Tislelizumab met the primary end point of overall survival in the phase 3 RATIONALE 305 trial in a population of patients with locally advanced unresectable/metastatic gastric or gastroesophageal junction cancer with a PD-L1–expressing tumor in the first-line setting.
A first-line combination of tislelizumab (BGB-A317) and chemotherapy improved overall survival (OS) in a group of patients with PD-L1–expressing locally advanced unresectable/metastatic gastric or gastroesophageal junction cancer (GEJ), according to a press release on findings from the phase 3 RATIONALE 305 trial (NCT03777657).1
The tislelizumab combination, which was assessed vs placebo and chemotherapy, met the study’s primary end point of OS at the interim analysis. Investigators noted that further follow-up will be required to assess OS benefit in the intent-to-treat group. Notably, safety findings for tislelizumab were consistent with prior results, and the addition of chemotherapy did not yield any new safety findings.

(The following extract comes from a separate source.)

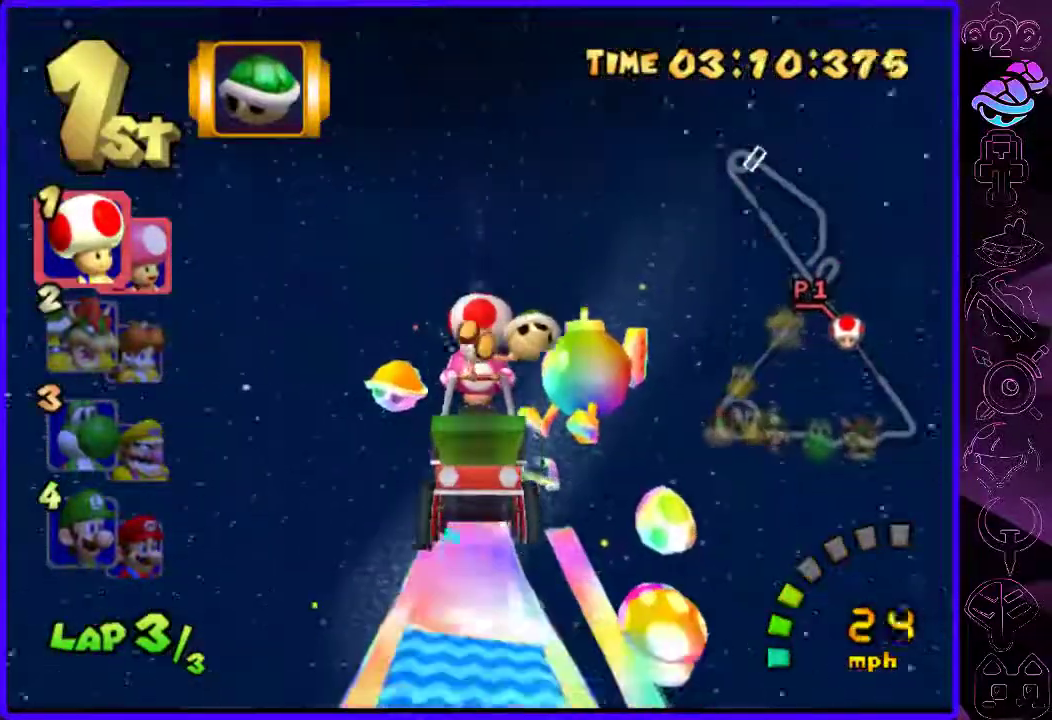
{"dt_ms": 500, "buttons": ["B"], "left_stick": "center", "right_stick": "center", "events": [[320, "left_stick", "down"], [400, "Y", "down"], [460, "Y", "up"], [480, "left_stick", "center"]]}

“The addition of tislelizumab to chemotherapy significantly extended the [OS] for previously untreated patients with advanced or metastatic gastric or [GEJ] adenocarcinoma whose tumor expressed PD-L1. We will continue to follow up to determine OS benefits across the patient population in the trial,” Yong (Ben) Ben, MD, chief medical officer, Solid Tumors at BeiGene, said in a press release.
The global, double blind, placebo-controlled trial assessed the humanized monoclonal antibody tislelizumab in combination with platinum- and fludarabine-based chemotherapy vs the same chemotherapy backbone and placebo.2 Investigators planned to enroll approximately 720 patients randomized 1:1 to receive either 200 mg of intravenous tislelizumab every 3 weeks plus 130 mg/m2 of oxaliplatin every 3 weeks; 1000 mg/m2 of oral capecitabine twice a day for 2 weeks or 80 mg/m2 of cisplatin intravenously every 3 weeks; and 800 mg of 5-fluorouracil on days 1 to 5 every 3 weeks, or the placebo regimen.

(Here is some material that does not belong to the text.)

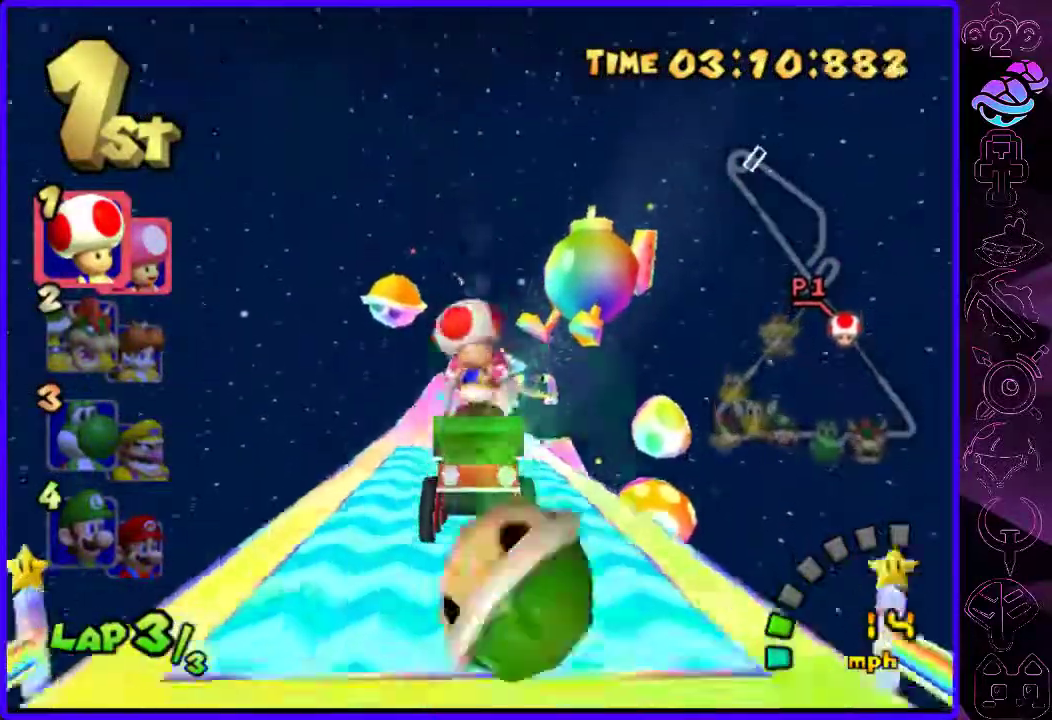
{"dt_ms": 500, "buttons": ["B"], "left_stick": "left", "right_stick": "center", "events": [[120, "left_stick", "up"], [320, "left_stick", "left"]]}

To be eligible for the study, patients were required to have histologically confirmed disease and an ECOG performance status of 0 or 1. Moreover, adequate organ function and 1 or more measurable lesions were necessary for enrollment.
The study had several secondary end points, including safety, overall response rate, duration of response, and quality of life. Additionally, exploratory end points included disease control rate, clinical benefit rate, time to response, and a predictive biomarker analysis that includes PD-L1 expression.